The problem with the Berkshires is they lack an ocean. We had one once, long ago. There was a shallow inland sea on the other side of the mountains, which we can thank for our marble valleys today. Before that, before the ancestors of the Berkshires pressed upward to Himalayan stature as bits of what might otherwise have become part of Africa twisted and folded and transformed the very bones of the Earth in a relentless upwelling, the place where I sit today was once the edge of a Continent. Sometimes I feel the lack of that long receded sea, and the press of tides from 500 million years ago.
Although a fire sign, I am drawn to water. Not just to the shore, but beneath the waves in the womb of the sea. I am a child of salt water even more than fresh, more Triton than Naiad. I am happiest with waves in hearing, with the taste of brine on my skin.
I love the undulating spine of our mountains, but they do not curl in on themselves like Atlantic rollers as they shoal. I love the way that the wind ripples the grass in an unmowed field, but there are no whitecaps at the crest except for the darting swallows. When the air here is thick and waits for summer rain, the wind is always fresh off the bay.
Still, the fireflies in the meadow are are just as magical to me as glowing phosphorescence on dark nights by the shore. The song of the ovenbird plays at the strings of my heart like the mewing of gulls. The red efts in our moist woods and the savory wild mushrooms are the treasures we find here, instead of combing the beach and digging for clams.

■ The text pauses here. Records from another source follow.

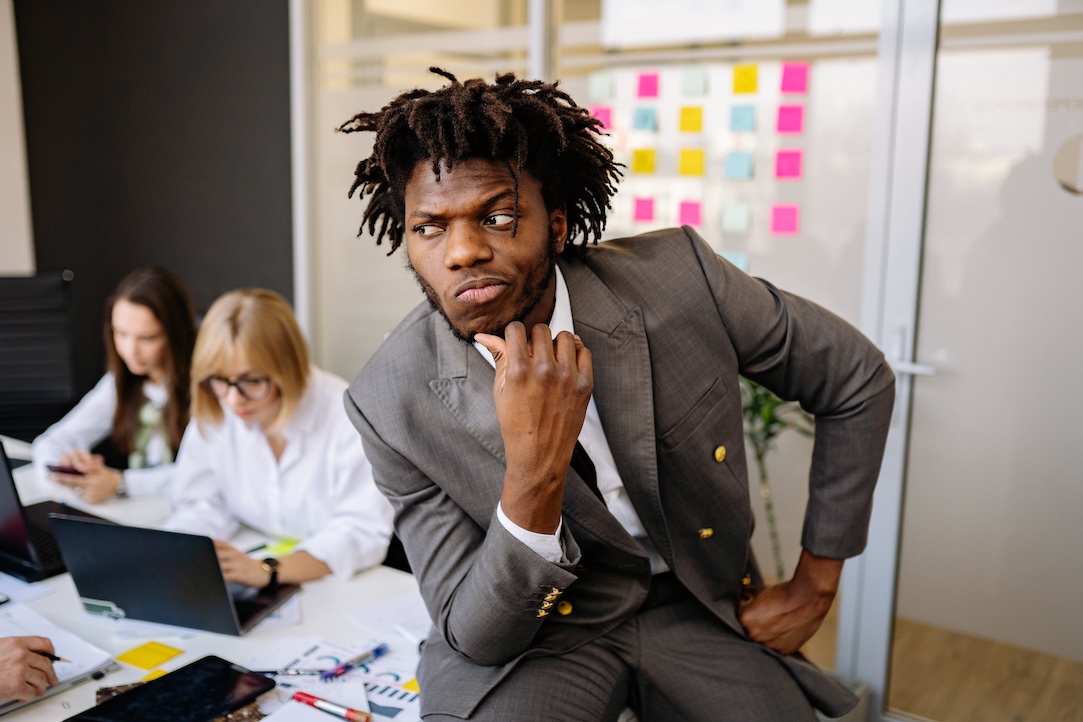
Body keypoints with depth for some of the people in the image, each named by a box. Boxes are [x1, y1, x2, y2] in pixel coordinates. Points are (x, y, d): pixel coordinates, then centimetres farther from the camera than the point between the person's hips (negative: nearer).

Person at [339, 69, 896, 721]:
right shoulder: (391, 404, -19)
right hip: (536, 626, -1)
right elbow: (476, 637, -15)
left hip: (701, 608, 2)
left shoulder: (679, 279, -19)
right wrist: (534, 477, -34)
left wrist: (816, 584, -1)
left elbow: (860, 379, -3)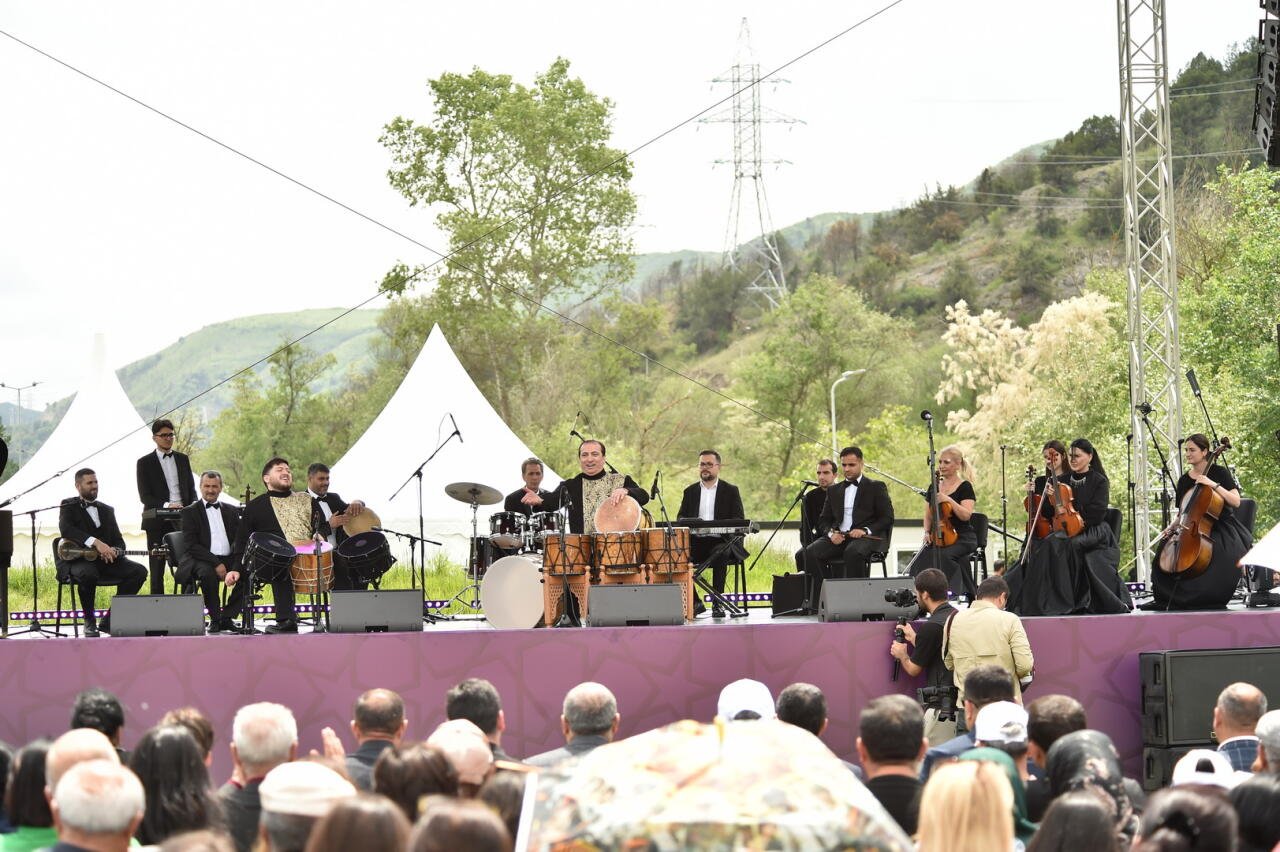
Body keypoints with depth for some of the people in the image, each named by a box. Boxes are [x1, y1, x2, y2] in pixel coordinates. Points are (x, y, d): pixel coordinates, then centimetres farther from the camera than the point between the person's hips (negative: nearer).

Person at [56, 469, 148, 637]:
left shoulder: (107, 510, 21)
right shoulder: (69, 506, 4)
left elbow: (119, 541, 16)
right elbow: (66, 529, -17)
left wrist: (114, 551, -11)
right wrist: (96, 543, -29)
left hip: (105, 560, 5)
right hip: (76, 560, -5)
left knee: (139, 571, -17)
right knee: (88, 573, -40)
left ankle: (109, 621, -11)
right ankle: (89, 621, -16)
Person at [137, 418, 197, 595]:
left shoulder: (183, 459, 14)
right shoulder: (145, 463, 2)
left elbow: (191, 489, 16)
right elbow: (144, 496, -5)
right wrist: (166, 506, -20)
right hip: (158, 521, -3)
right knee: (157, 568, 0)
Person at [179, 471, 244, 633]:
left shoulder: (231, 511, 18)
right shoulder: (190, 512, 5)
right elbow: (191, 546, -7)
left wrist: (236, 567, -10)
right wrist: (216, 563, -20)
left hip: (228, 560, 4)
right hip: (201, 560, -4)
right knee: (208, 573, -37)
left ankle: (227, 617, -14)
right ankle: (215, 619, -19)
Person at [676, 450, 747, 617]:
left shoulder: (730, 490, 9)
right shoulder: (690, 492, 18)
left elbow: (739, 520, -1)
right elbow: (680, 518, 12)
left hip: (722, 542, -3)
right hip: (696, 542, 3)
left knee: (719, 553, -37)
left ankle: (717, 602, -31)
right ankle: (694, 601, -15)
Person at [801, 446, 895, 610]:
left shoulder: (876, 487, 9)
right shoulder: (834, 490, 22)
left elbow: (887, 518, 2)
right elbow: (825, 520, 20)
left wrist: (866, 530, -15)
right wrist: (831, 533, -4)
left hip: (867, 537, -4)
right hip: (839, 537, 4)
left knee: (853, 552, -39)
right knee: (811, 552, -24)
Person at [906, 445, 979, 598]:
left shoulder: (964, 487, -3)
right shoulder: (934, 486, 13)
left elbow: (966, 515, -15)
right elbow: (929, 514, 22)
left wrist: (948, 500, -24)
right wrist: (927, 532, 4)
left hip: (963, 537, -5)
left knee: (943, 555, -34)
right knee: (920, 558, -25)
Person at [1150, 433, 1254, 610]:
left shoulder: (1219, 472, -3)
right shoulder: (1184, 480, 10)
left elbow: (1236, 501, -14)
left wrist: (1214, 485, -23)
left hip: (1221, 526, -5)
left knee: (1225, 553, -36)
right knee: (1164, 548, -17)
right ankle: (1168, 597, -10)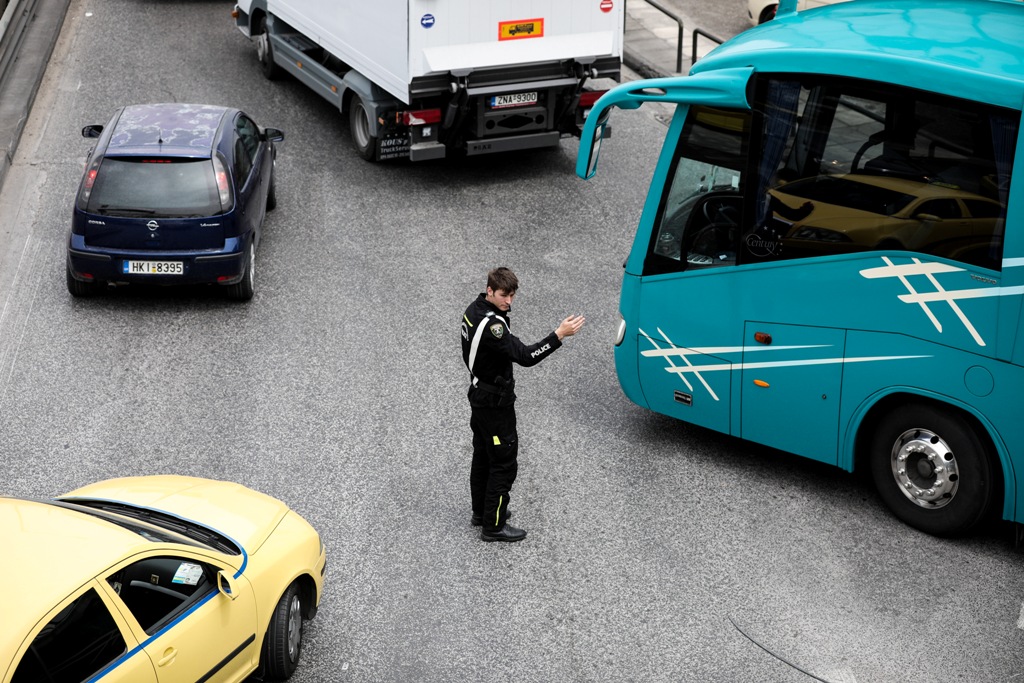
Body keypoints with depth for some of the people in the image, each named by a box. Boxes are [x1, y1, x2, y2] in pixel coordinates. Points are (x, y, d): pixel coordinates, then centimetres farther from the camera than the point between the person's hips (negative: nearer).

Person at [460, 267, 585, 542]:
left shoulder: (474, 310, 3)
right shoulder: (491, 324, -29)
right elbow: (525, 356, -35)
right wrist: (559, 335, -39)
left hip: (479, 395, 10)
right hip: (495, 403, -10)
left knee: (483, 455, 22)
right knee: (504, 463, -1)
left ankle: (481, 512, 36)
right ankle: (493, 526, 6)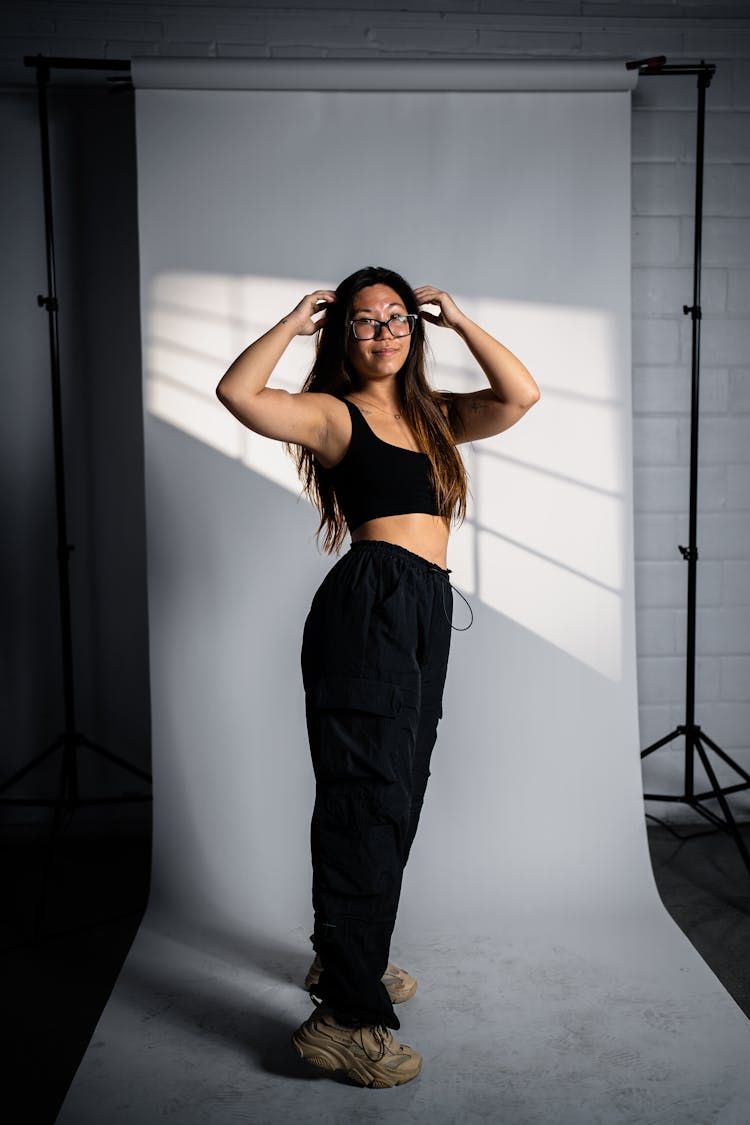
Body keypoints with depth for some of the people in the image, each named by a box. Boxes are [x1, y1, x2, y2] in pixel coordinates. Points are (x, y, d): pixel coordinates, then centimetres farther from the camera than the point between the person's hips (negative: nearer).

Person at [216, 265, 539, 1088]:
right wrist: (293, 322, -1)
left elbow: (520, 396, 9)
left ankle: (347, 957, 32)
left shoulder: (435, 416, 20)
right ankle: (345, 1017, -4)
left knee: (395, 796, 15)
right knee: (368, 797, -10)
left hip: (426, 615, 8)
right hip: (371, 606, -7)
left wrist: (459, 320, 13)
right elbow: (237, 392, -15)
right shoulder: (333, 413, 2)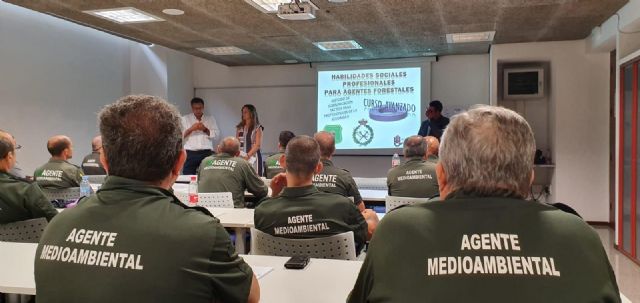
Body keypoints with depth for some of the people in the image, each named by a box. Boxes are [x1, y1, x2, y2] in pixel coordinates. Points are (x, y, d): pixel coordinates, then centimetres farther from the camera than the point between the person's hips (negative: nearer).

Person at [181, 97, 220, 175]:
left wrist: (205, 129, -8)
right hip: (190, 153, -1)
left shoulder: (210, 119, 15)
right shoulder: (185, 119, 11)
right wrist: (191, 129, -11)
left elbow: (216, 134, 6)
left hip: (207, 153, 1)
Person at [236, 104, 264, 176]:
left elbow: (257, 145, -8)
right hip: (241, 157, 4)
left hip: (253, 156, -4)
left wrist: (247, 155, -17)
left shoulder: (257, 128, 0)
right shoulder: (239, 128, 14)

In life, longing and loving, here and not here, are braided like strands of rope and are stronger together. There is time for each in its season, and to hold the absent places of the heart in our mind's eye. I feel the wind from the sea when I walk in these inland woods. I smell the sweet earth of home when my feet press the wet sand. They are all part of the fabric, a unified whole, and so my restless heart finds comfort.